=== Page excerpt ===

# Snow Board storage brackets



## gwizz (Mar 3, 2012)

Another Scrap Walnut, weekend project, building a snowboard mount for my grandson’s bed room.

When your 16 you have lots on the go and want to show it all off including the lad’s snowboards which he’s quite good on.

I’ve done a couple of other projects with a supply of walnut scraps I picked up at a swap meet in Michigan. The wood finishes up real nice with water based varnish.
.
.


----------



## gwizz (Mar 3, 2012)

*Oh and I forgot*

To stabilize the tacks so they don't move around I just cut a slot in the back for a snug fit on some double wall bracket track notched out and mounted backward. I glued a piece of scrap maple into the back and now you have hooks that keep the rack from moving sideways or the bottoms from pulling out from the wall. The rail fits in snug so to get the board bracket off you have to tap the bottom up.

The cross dowels and sorta round end caps are for hanging goggles helmets etc. they are not glued so the screw on one side lets them be taken off or left on and they don't have to be centered.

=== Dataset ===

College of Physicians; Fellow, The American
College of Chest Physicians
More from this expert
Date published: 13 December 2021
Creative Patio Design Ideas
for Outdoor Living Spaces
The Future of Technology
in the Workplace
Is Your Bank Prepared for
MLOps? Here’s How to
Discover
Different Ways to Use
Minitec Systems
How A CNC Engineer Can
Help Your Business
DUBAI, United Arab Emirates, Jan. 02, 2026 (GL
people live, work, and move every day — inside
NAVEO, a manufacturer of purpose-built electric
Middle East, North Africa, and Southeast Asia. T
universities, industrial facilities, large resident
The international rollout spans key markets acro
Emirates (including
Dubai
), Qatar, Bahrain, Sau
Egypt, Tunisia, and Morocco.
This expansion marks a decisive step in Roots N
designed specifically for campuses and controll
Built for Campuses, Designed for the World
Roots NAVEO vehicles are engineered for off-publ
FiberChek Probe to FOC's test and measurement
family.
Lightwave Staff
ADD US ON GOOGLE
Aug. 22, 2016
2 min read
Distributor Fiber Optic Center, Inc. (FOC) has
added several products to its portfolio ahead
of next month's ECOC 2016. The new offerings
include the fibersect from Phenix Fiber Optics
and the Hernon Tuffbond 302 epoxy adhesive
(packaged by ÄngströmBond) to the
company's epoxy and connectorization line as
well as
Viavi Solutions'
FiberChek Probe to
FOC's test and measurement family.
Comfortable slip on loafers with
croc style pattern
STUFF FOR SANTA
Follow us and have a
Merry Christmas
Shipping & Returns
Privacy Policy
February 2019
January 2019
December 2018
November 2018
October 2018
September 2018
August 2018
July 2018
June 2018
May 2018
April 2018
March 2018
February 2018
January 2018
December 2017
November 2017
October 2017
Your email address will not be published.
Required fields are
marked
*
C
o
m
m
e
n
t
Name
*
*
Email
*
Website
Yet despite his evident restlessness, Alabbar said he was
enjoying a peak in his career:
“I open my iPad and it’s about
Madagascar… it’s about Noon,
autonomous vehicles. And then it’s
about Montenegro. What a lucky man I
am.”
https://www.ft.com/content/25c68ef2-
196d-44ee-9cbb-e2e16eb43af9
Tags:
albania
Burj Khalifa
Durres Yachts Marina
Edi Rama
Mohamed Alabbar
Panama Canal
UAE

===

* Your tasks
1 > Reproduce a passage from the snowboard bracket thread, starting at the words "To stabilize the" and stopping after the words "to be centered.".
2 > Rewrite the paragraph of the snowboard bracket thread that begins "The cross dowels and sorta round end caps" as a short bulleted list that keeps its main facts.

* Task-by-task results
1 >
To stabilize the tacks so they don't move around I just cut a slot in the back for a snug fit on some double wall bracket track notched out and mounted backward. I glued a piece of scrap maple into the back and now you have hooks that keep the rack from moving sideways or the bottoms from pulling out from the wall. The rail fits in snug so to get the board bracket off you have to tap the bottom up.

The cross dowels and sorta round end caps are for hanging goggles helmets etc. they are not glued so the screw on one side lets them be taken off or left on and they don't have to be centered.

2 >
- The cross dowels and rounded end caps are for hanging goggles, helmets and similar items.
- They are not glued.
- A screw on one side lets them be taken off or left on.
- They don't have to be centered.